#### STUDY QUESTIONS
(A) Answer these questions using the MIQ article:
(i) Which university is Professor Michael Baker from?
(ii) Which organization did Charlotte Bellis previously work for, and in which country?
(iii) Who granted Bellis permission to go to Afghanistan?
(B) List every country named in the MIQ article.

A leading epidemiologist says New Zealand’s managed isolation and quarantine (MIQ) is serving its purpose.

The system has come under increasing criticism recently as people struggle to return to New Zealand through the MIQ lottery or on emergency grounds.

Professor Michael Baker of the University of Otago said that while MIQ had done its job, it had come with some tough trade-offs.

New Zealand journalist Charlotte Bellis this week revealed she was one of those who had been unable to secure an emergency MIQ space.

Bellis, who previously worked for Al Jazeera in Qatar, is pregnant and unable to stay in Doha, because it is illegal for unmarried women there to be pregnant.

After failing to gain an MIQ spot, she was granted permission by senior Taliban officials in Afghanistan, where she had previously reported from, to instead go there.

Border restrictions key to low mortality
Professor Baker said that while he did not have any involvement or expertise in the emergency MIQ system, Bellis’ case would seem to justify her being a high priority.

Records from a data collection
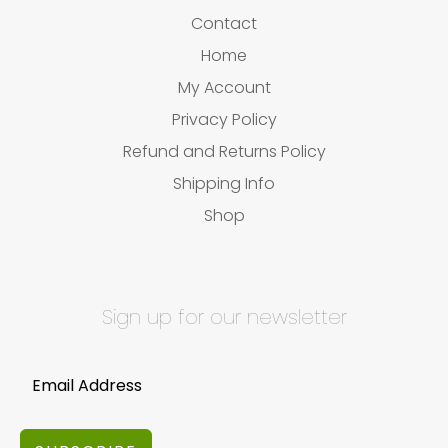
Contact
Home
My Account
Privacy Policy
Refund and Returns Policy
Shipping Info
Shop
Sign up for our newsletter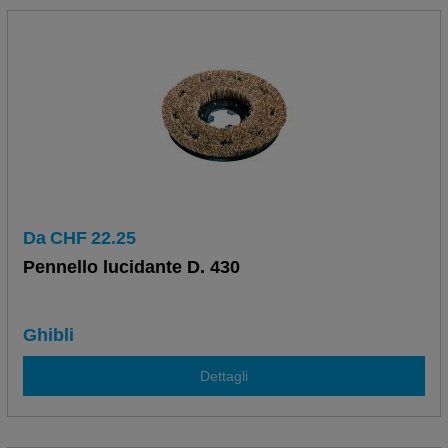
Da
CHF
22.25
Pennello lucidante D. 430
Ghibli
Dettagli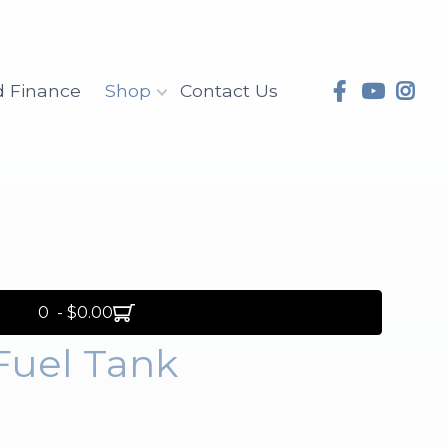
d Finance
Shop
Contact Us
0 - $0.00
Fuel Tank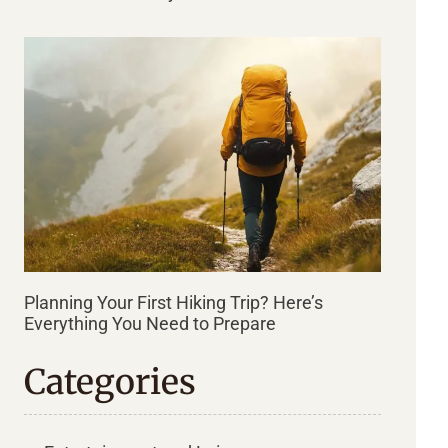
Planning Your First Hiking Trip? Here’s
Everything You Need to Prepare
Categories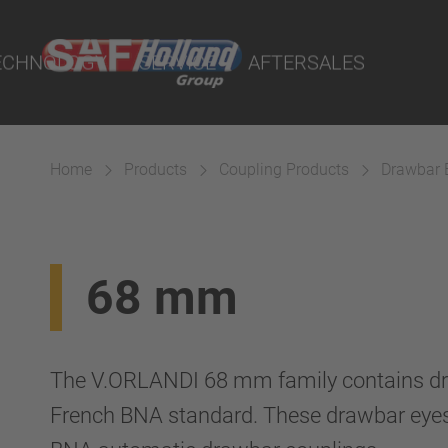
port Online
ECHNOLOGY
SERVICE
AFTERSALES
lity Parts
Home
Products
Coupling Products
Drawbar 
Systems
68 mm
The V.ORLANDI 68 mm family contains dr
French BNA standard. These drawbar eye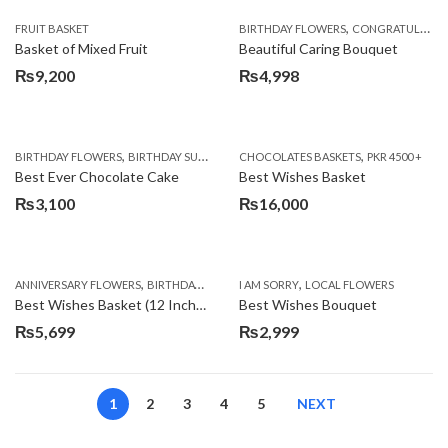
,
FRUIT BASKET
BIRTHDAY FLOWERS
CONGRATULATIONS
Basket of Mixed Fruit
Beautiful Caring Bouquet
₨
9,200
₨
4,998
,
,
,
,
,
BIRTHDAY FLOWERS
BIRTHDAY SURPRISE GIFT
CHOCOLATES BASKETS
CAKES
DEALS OF THE WEEK
PKR 4500 +
EID S
Best Ever Chocolate Cake
Best Wishes Basket
₨
3,100
₨
16,000
,
,
,
,
ANNIVERSARY FLOWERS
BIRTHDAY FLOWERS
I AM SORRY
BIRTHDAY FLOWERS
LOCAL FLOWERS
BIRTHDAY SUR
Best Wishes Basket (12 Inches)
Best Wishes Bouquet
₨
5,699
₨
2,999
1
2
3
4
5
NEXT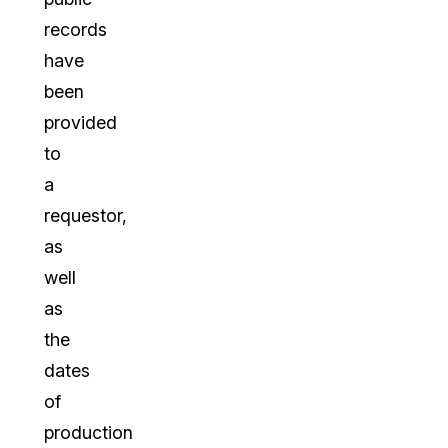
records
have
been
provided
to
a
requestor,
as
well
as
the
dates
of
production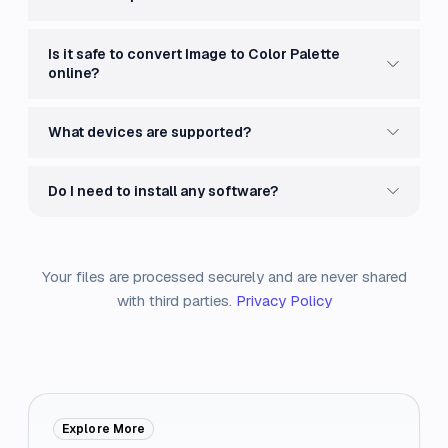
Is it safe to convert Image to Color Palette
online?
What devices are supported?
Do I need to install any software?
Your files are processed securely and are never shared
with third parties.
Privacy Policy
Explore More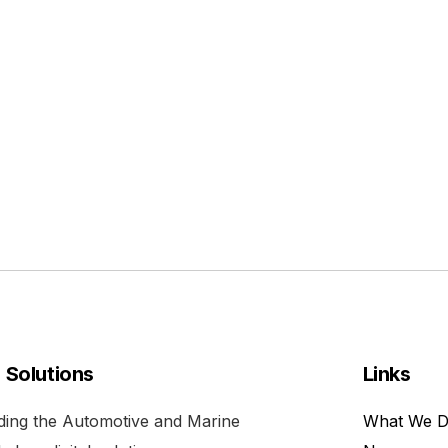
l Solutions
Links
viding the Automotive and Marine
What We 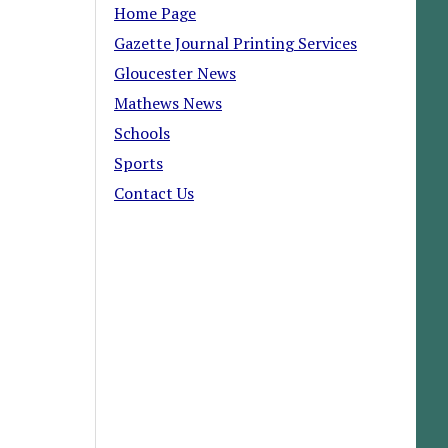
Home Page
Gazette Journal Printing Services
Gloucester News
Mathews News
Schools
Sports
Contact Us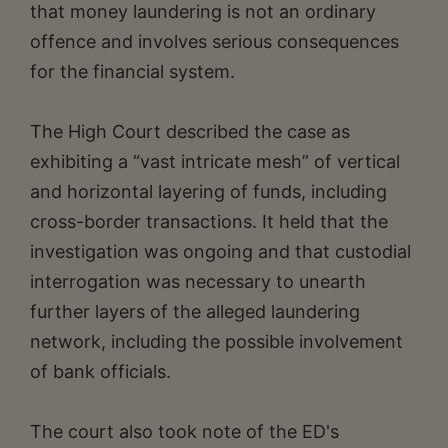
that money laundering is not an ordinary
offence and involves serious consequences
for the financial system.
The High Court described the case as
exhibiting a “vast intricate mesh” of vertical
and horizontal layering of funds, including
cross-border transactions. It held that the
investigation was ongoing and that custodial
interrogation was necessary to unearth
further layers of the alleged laundering
network, including the possible involvement
of bank officials.
The court also took note of the ED's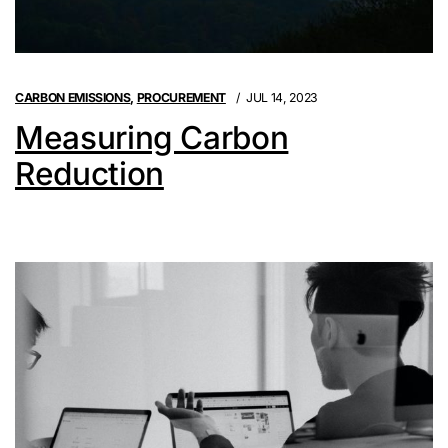
CARBON EMISSIONS
,
PROCUREMENT
JUL 14, 2023
Measuring Carbon
Reduction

#### TASK-BY-TASK SOLUTIONS
(A)
(i) The University of Otago.
(ii) Al Jazeera, in Qatar.
(iii) Senior Taliban officials.

(B) New Zealand, Qatar, Afghanistan